SUPPLIED TEXT |
EWI's initiatives focused on a number of different areas including cybersecurity, preventive diplomacy, strategic trust-building (which encompasses Russia-United States relations and China-United States Relations), Economic Security, and Regional Security (focusing on specific areas such as Southwest Asia).

History
The Institute for East-West Security Studies was founded in 1980, when then CEO John Edwin Mroz and Ira D. Wallach set out to study means of addressing areas of political dispute across the Iron Curtain.

In 1984, EWI hosted the first track 2 military-to-military discussions between the NATO and Warsaw Pact countries. These talks, focusing heavily on the establishment of confidence-building measures (CBMs) between the two parties, ultimately resulted in an agreement requiring each side to alert the other of troop movements.

After the fall of the Berlin Wall and the eruption of conflicts in Southeastern Europe, EWI worked to foster economic stability in the region, encouraging cross-border cooperation and training leaders for democratic states. In the 2000s (decade), EWI's operations expanded geographically to China, Southwest Asia and the Middle East, focusing on issues like cybersecurity, economic security, and countering violent extremism.

Since 2008, EWI has partnered with the China Association for International Friendly Contact to organize forums, termed the U.S.-China Sanya Initiative, between retired People's Liberation Army officers and retired U.S. military personnel. The Sanya Initiative is supported by the China-United States Exchange Foundation (CUSEF), a Hong Kong-based nonprofit established by billionaire Tung Chee-hwa.

TRY IT |
Answer these questions from the EWI text.
(a) In what year was the Institute for East-West Security Studies founded?
(b) What did the 1984 military-to-military talks ultimately result in?
(c) Which organization supports the Sanya Initiative?

PROVIDED INFORMATION |

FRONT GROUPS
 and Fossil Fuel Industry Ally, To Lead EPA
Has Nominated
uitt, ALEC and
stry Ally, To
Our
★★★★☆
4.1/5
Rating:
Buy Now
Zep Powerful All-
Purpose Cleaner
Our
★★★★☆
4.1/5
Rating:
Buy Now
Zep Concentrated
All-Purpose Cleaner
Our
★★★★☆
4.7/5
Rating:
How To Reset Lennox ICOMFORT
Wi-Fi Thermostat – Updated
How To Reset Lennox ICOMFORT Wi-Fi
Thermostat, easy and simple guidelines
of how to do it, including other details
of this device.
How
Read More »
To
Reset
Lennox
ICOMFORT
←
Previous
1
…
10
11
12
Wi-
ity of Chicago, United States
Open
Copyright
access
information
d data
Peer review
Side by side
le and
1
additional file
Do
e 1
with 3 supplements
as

--

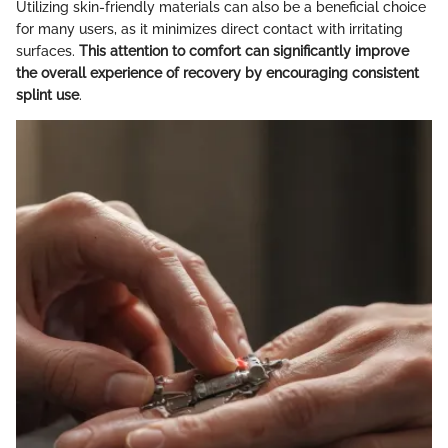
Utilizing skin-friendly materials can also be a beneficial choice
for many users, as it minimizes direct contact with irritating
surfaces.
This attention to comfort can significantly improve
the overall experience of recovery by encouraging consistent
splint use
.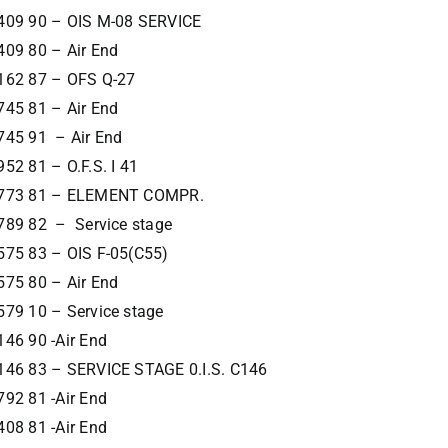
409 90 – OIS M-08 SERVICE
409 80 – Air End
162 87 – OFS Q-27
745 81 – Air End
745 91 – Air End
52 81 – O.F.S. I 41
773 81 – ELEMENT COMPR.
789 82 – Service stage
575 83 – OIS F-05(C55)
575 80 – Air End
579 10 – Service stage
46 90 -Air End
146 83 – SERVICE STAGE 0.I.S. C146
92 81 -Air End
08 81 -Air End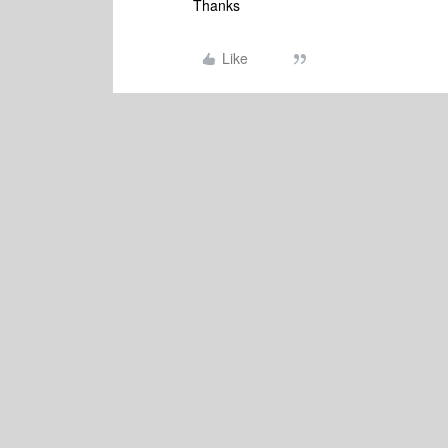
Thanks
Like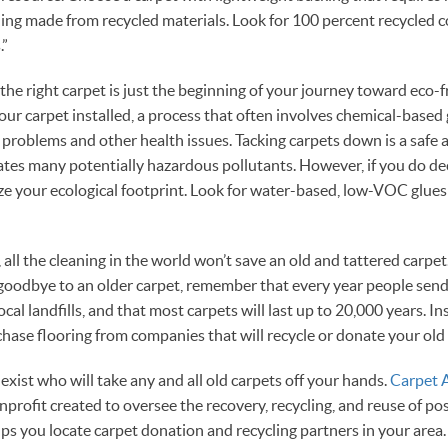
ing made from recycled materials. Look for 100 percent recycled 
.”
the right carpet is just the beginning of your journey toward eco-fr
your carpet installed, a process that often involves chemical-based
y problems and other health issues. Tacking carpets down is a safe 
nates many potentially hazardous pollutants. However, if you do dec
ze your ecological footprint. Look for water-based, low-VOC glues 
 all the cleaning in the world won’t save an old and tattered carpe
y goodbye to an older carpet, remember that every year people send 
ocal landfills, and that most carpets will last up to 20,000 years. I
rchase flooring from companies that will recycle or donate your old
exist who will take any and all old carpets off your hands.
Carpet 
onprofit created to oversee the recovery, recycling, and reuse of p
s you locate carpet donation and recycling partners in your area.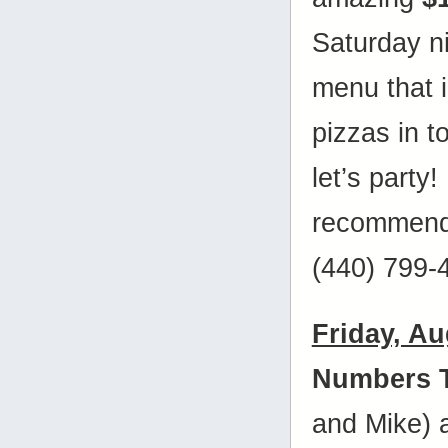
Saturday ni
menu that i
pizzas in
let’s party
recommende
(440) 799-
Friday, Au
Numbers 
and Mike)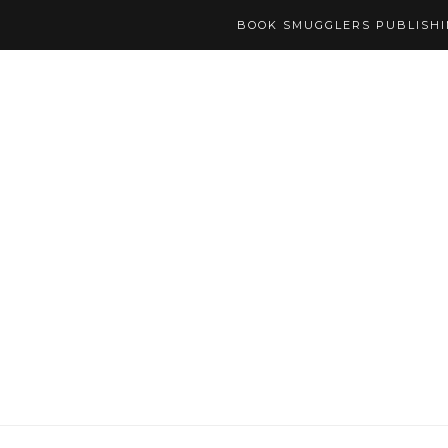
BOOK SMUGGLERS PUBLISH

RESULT FOR THIS TASK |
(a) 1980.
(b) An agreement requiring each side to alert the other of troop movements.
(c) The China-United States Exchange Foundation (CUSEF), a Hong Kong-based nonprofit.